It is often said that the best way to know a person is not by their words, but rather by their deeds. When it comes to Reynard Abrahamson and the gardens he has carefully cultivated over the years in the heart of Nipigon, there can be no doubt that he is a nurturing and patient man.
The 83-year-old shared that when he first moved to his house on the corner of Bell and Railway Street, the double lot did not have any formal garden. “Just a rudimentary place to grow potatoes.” He started out growing a mixture of vegetables and flowers. But now his gardens primarily consist of special landscape plants.
Some of the most striking plants in his gardens are the pacific giant delphiniums. They grow so high that they can “reach the sky,” Abrahamson enthusiastically confided. One summer, a tourist from the United States was driving by and was so impressed with the dazzling spikes of clustered blue flowers, that she took several pictures. They were featured in the world-famous magazine Birds and Blooms.
The dahlia is also an eyecatcher. It grows about 5 feet tall and produces flowers that are about 8-10 inches in width. They come in different colors, but Abrahamson prefers the red ones. He stated that they are a sensitive plant and cannot be shipped in cool weather. Nor can they get too hot. They arrive as roots which he keeps in the house until he is sure no frost can harm them, then he plants the dahlias along the fence. Another plant that cannot tolerate the cold is the gladiolus or glads. It has to be staked and comes in a variety of colors.

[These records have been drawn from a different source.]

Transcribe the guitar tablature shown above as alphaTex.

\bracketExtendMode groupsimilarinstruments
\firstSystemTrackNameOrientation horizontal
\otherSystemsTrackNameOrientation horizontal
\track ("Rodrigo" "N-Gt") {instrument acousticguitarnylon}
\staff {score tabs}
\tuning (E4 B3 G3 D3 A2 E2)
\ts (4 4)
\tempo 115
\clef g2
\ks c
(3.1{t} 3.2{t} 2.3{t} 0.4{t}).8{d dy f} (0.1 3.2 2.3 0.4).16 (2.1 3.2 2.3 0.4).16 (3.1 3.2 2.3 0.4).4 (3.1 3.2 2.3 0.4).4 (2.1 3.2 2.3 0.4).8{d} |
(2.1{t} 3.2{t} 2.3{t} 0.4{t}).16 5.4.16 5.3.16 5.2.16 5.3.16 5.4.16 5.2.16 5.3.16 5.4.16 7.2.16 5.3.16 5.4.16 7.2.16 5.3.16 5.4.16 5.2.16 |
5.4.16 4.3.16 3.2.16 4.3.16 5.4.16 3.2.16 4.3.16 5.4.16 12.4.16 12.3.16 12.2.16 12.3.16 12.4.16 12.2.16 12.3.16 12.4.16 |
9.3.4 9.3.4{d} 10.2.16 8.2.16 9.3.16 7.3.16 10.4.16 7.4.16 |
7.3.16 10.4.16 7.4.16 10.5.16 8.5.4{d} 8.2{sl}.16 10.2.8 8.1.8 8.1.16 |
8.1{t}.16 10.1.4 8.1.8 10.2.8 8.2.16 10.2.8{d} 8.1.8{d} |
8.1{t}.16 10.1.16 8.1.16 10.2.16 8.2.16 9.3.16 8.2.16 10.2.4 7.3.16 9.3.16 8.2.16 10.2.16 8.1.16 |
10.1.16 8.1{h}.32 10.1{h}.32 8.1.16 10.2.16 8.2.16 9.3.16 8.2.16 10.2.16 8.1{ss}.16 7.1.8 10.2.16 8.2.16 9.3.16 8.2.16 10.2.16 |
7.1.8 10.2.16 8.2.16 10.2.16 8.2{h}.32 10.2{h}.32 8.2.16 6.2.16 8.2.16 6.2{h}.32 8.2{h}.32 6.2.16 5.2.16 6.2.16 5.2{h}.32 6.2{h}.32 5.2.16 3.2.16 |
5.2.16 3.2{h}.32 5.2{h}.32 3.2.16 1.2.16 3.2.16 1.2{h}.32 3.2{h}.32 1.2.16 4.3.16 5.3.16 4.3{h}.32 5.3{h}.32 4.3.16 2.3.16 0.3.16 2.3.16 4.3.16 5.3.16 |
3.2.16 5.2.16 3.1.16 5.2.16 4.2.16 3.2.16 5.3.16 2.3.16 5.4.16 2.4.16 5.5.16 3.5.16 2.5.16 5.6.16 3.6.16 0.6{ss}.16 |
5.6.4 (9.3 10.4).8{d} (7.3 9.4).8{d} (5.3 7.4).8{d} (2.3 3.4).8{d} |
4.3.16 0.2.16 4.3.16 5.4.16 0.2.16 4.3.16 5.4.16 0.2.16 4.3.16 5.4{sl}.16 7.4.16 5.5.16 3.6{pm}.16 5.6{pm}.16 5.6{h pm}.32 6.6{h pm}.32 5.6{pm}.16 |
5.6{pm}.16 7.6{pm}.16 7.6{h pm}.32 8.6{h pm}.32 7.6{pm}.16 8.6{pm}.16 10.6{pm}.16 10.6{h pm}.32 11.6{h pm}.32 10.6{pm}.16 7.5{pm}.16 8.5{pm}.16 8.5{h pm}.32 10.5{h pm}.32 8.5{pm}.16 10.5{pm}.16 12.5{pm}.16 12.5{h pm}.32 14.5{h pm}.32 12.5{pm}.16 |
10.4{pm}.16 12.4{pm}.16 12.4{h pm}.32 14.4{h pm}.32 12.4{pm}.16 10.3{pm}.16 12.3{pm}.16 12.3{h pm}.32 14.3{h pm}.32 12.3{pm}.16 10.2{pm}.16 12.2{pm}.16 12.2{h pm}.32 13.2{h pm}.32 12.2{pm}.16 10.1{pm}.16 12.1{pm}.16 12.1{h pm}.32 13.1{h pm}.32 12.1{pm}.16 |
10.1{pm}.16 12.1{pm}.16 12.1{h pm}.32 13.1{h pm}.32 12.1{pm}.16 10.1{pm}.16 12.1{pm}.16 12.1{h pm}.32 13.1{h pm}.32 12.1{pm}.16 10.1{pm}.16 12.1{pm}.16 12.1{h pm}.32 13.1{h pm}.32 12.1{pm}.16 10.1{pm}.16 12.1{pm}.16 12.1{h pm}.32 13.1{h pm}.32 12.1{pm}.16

Lower growing plants also grace the gardens. They include the multicolored tulips that bloom in early spring, the bulbous daffodils with their yellow stately blossoms, and Abrahamson’s favorite; the mallow with its rose-colored flowers.
Another plant that stands out for its splendor is the rudbeckia laciniata hortensia. It is also known as the golden glow because of the large yellow blossoms it produces. There was a time when people thought they were nothing more than weeds and were often used by farmers to divide their crops. Abrahamson is fond of them because they can grow over 6 feet tall and “wave at the cars as they go by.” Also, because they offer a great contrast to the sunflowers he plants each year.

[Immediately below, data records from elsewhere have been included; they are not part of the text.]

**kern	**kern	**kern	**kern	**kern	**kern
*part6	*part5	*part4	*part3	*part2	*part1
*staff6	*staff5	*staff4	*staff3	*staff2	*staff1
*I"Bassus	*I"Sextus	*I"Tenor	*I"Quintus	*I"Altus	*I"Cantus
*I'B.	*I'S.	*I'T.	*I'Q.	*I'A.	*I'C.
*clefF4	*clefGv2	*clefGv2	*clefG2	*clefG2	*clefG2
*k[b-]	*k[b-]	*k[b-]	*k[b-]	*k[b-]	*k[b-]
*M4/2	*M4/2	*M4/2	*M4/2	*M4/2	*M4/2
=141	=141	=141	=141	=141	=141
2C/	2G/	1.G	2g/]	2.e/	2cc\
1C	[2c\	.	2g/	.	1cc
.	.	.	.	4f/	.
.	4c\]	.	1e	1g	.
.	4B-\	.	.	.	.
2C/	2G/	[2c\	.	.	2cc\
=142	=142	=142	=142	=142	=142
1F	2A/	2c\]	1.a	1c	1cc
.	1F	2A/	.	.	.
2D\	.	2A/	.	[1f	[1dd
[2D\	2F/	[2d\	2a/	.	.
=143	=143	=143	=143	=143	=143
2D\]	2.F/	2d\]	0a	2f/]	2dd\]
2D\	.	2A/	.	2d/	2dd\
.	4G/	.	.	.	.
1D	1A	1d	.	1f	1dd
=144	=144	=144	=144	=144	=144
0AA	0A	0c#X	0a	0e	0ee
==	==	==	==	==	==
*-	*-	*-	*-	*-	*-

Abrahamson is partial to the ruby passion flower because of its crimson accented petals, and the Russian giants which have brilliant yellow heads filled with edible seeds.
Late in the summer, the flowers on the blazing star or liatris appear in full bloom. Abrahamson refers to them as cat tails because their long spires are filled with white and purple flowers that have a fuzzy furlike quality to them.

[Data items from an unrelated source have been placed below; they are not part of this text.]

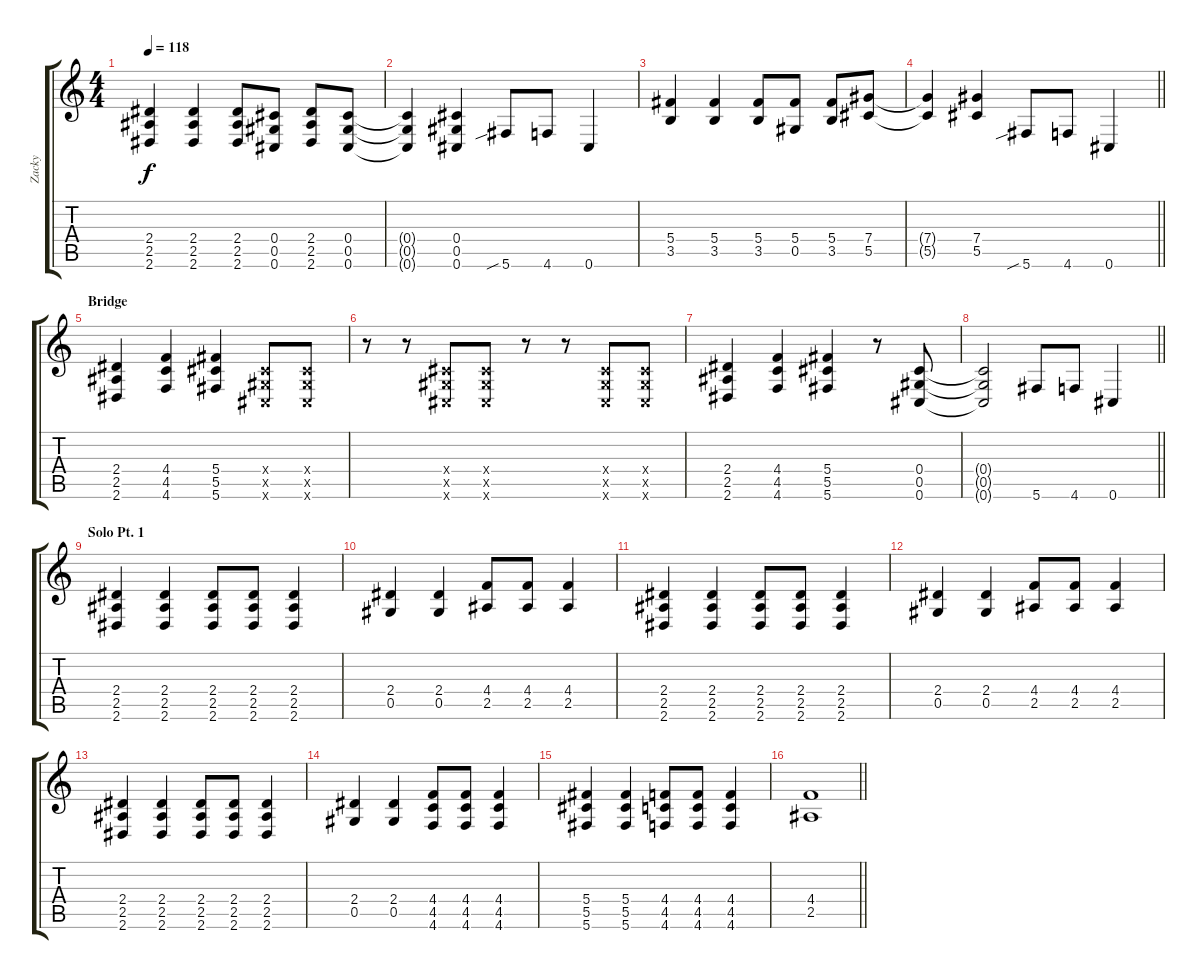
\track ("Zacky" "Zacky") {instrument distortionguitar}
\staff {score tabs}
\tuning (Eb4 Bb3 Gb3 Db3 Ab2 Db2) {hide}
\ts (4 4)
\tempo 118
\clef g2
\ks c
(2.4 2.5 2.6).4{dy f} (2.4 2.5 2.6).4 (2.4 2.5 2.6).8 (0.4 0.5 0.6).8 (2.4 2.5 2.6).8 (0.4 0.5 0.6).8 |
(0.4{t} 0.5{t} 0.6{t}).4 (0.4 0.5 0.6).4 5.6{sib}.8 4.6.8 0.6.4 |
(5.4 3.5).4 (5.4 3.5).4 (5.4 3.5).8 (5.4 0.5).8 (5.4 3.5).8 (7.4 5.5).8 |
\barLineRight lightlight
(7.4{t} 5.5{t}).4 (7.4 5.5).4 5.6{sib}.8 4.6.8 0.6.4 |
\section ("" "Bridge")
(2.4 2.5 2.6).4 (4.4 4.5 4.6).4 (5.4 5.5 5.6).4 (0.4{x} 0.5{x} 0.6{x}).8 (0.4{x} 0.5{x} 0.6{x}).8 |
r.8 r.8 (0.4{x} 0.5{x} 0.6{x}).8 (0.4{x} 0.5{x} 0.6{x}).8 r.8 r.8 (0.4{x} 0.5{x} 0.6{x}).8 (0.4{x} 0.5{x} 0.6{x}).8 |
(2.4 2.5 2.6).4 (4.4 4.5 4.6).4 (5.4 5.5 5.6).4 r.8 (0.4 0.5 0.6).8 |
\barLineRight lightlight
(0.4{t} 0.5{t} 0.6{t}).2 5.6.8 4.6.8 0.6.4 |
\section ("" "Solo Pt. 1")
(2.4 2.5 2.6).4 (2.4 2.5 2.6).4 (2.4 2.5 2.6).8 (2.4 2.5 2.6).8 (2.4 2.5 2.6).4 |
(2.4 0.5).4 (2.4 0.5).4 (4.4 2.5).8 (4.4 2.5).8 (4.4 2.5).4 |
(2.4 2.5 2.6).4 (2.4 2.5 2.6).4 (2.4 2.5 2.6).8 (2.4 2.5 2.6).8 (2.4 2.5 2.6).4 |
(2.4 0.5).4 (2.4 0.5).4 (4.4 2.5).8 (4.4 2.5).8 (4.4 2.5).4 |
(2.4 2.5 2.6).4 (2.4 2.5 2.6).4 (2.4 2.5 2.6).8 (2.4 2.5 2.6).8 (2.4 2.5 2.6).4 |
(2.4 0.5).4 (2.4 0.5).4 (4.4 4.5 4.6).8 (4.4 4.5 4.6).8 (4.4 4.5 4.6).4 |
(5.4 5.5 5.6).4 (5.4 5.5 5.6).4 (4.4 4.5 4.6).8 (4.4 4.5 4.6).8 (4.4 4.5 4.6).4 |
\barLineRight lightlight
(4.4 2.5).1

The only vegetables he plants are corn in the main garden and tomatoes. Abrahamson explained that he starts the tomatoes in the house. When there is no risk of frost, which is usually after the first week of June, he carefully transplants them outside.
When it comes to giving advice to others, Abrahamson said, “You can amend the soil, but you can’t change the climate.”
When he first started gardening, he made his own compost. He later switched to peat moss, because it was less time consuming. He has found that the plants that do the best in his area are identified on the United States National Arboretum map as belonging to Zone Two. Abrahamson always makes sure the containers he uses to hold the plants have holes in the bottom for adequate drainage. When it comes to watering the gardens, he waits until the soil is dry but not “bone dry.” If there is a risk of frost, he uses plastic and stressed that this protective covering should never touch the plants.
A few years ago, the township of Nipigon hosted a dinner for Abrahamson at the Legion. He was given a plaque that acknowledged his undisputed ability to grow magnificent plants.
“I don’t know if I’m a good gardener, but I’m persistent,” said Abrahamson.
Abrahamson went on to explain that gardening gives him a feeling of accomplishment and time to think. And there can be no doubt that his thoughts are grounded in a beauty that transforms his yard into a botanical paradise year-after-year.